▶ **WORK TO BE COMPLETED**:
Determine the number of lines below that contain "Appendix". Write nothing but that number.

(Source texts of formatted documents)
· · ·

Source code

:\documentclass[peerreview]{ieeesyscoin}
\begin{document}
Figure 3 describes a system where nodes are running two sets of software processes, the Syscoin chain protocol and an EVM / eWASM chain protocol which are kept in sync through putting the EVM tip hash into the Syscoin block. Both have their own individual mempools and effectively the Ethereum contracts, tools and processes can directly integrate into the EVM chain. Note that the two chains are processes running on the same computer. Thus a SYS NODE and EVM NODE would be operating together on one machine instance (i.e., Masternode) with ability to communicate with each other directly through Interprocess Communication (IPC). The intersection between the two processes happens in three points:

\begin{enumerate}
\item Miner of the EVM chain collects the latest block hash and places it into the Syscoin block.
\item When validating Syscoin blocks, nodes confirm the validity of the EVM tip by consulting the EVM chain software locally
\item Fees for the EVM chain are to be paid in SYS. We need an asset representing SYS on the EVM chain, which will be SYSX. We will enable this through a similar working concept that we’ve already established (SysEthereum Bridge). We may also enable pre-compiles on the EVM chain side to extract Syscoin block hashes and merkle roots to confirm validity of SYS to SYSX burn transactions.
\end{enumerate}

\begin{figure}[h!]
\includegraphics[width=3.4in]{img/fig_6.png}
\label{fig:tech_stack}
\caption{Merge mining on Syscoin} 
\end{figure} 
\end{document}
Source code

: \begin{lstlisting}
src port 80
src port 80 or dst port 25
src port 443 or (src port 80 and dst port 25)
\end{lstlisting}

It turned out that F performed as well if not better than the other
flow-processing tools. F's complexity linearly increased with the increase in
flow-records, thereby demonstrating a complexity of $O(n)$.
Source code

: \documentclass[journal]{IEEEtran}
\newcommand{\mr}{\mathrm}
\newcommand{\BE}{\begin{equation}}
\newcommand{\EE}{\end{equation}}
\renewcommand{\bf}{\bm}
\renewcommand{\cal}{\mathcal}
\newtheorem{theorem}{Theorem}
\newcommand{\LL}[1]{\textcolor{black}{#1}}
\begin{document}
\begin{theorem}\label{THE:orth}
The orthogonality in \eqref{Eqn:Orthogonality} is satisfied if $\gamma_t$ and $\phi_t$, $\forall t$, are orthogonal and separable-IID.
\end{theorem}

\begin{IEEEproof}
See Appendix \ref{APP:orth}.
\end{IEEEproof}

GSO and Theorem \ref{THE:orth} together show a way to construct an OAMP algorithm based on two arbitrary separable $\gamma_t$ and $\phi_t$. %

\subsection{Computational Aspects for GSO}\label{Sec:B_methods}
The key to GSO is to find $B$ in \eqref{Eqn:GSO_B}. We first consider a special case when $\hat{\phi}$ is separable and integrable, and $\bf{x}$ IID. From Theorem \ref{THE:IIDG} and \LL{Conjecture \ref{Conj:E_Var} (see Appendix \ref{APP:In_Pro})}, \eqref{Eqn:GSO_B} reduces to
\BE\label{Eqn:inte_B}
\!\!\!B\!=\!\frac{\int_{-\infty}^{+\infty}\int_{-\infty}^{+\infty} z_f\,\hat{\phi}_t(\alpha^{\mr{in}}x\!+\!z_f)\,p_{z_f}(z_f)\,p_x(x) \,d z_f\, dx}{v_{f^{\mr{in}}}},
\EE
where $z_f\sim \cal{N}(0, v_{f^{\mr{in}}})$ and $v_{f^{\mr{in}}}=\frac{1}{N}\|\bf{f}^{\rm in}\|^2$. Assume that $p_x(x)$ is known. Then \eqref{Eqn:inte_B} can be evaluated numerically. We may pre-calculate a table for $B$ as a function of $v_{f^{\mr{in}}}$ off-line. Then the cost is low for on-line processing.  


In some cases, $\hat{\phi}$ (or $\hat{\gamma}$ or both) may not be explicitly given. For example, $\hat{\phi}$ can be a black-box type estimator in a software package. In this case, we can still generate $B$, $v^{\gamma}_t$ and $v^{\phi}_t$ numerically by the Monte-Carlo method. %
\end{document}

· · ·

▶ **RESPONSE TO THE TASK**:
2